> Listed records
◆ ◆ ◆ ◆ ◆

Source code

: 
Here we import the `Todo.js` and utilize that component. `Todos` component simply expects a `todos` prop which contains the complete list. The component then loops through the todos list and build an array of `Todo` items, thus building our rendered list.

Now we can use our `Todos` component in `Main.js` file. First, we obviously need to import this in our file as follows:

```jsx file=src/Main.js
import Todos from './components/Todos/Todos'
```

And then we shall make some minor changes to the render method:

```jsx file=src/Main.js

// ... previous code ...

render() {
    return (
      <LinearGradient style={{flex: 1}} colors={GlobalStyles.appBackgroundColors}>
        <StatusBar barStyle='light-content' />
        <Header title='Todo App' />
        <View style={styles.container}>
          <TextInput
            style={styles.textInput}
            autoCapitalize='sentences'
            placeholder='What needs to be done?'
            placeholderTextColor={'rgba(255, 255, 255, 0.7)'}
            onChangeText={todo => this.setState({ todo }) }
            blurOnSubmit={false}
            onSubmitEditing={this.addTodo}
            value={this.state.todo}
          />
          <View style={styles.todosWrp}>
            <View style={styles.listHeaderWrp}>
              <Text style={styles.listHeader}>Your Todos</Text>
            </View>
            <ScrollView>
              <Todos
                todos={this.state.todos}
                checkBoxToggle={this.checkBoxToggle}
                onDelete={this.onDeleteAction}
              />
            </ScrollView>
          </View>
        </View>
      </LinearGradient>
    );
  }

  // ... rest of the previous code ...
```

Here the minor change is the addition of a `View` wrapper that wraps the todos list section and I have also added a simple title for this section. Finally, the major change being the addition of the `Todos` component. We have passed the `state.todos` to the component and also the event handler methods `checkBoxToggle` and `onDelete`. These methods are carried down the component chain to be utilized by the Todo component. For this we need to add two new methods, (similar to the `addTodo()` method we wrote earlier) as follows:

◆ ◆ ◆ ◆ ◆

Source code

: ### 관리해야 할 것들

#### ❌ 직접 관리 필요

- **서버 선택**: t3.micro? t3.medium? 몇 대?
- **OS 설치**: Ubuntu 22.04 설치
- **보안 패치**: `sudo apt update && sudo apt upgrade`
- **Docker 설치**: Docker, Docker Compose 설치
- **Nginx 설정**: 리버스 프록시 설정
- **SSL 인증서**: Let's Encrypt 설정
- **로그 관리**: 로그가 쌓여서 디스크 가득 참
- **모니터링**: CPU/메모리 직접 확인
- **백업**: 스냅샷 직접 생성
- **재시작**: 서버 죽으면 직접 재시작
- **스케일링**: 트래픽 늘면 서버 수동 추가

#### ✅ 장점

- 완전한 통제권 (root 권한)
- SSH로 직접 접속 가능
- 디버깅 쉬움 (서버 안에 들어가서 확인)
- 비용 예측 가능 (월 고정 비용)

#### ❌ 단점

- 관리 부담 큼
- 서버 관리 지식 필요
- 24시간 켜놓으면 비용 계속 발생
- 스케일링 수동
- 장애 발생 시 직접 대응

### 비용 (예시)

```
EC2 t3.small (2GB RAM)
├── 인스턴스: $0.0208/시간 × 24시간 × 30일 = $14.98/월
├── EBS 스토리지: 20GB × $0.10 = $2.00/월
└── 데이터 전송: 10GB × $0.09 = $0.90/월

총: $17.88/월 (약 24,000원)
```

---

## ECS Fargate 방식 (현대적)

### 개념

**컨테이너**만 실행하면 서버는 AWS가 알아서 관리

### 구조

◆ ◆ ◆ ◆ ◆

> Brief
Your reply should contain only the number of lines in the entries above with the word "then".

> Finished exercise
2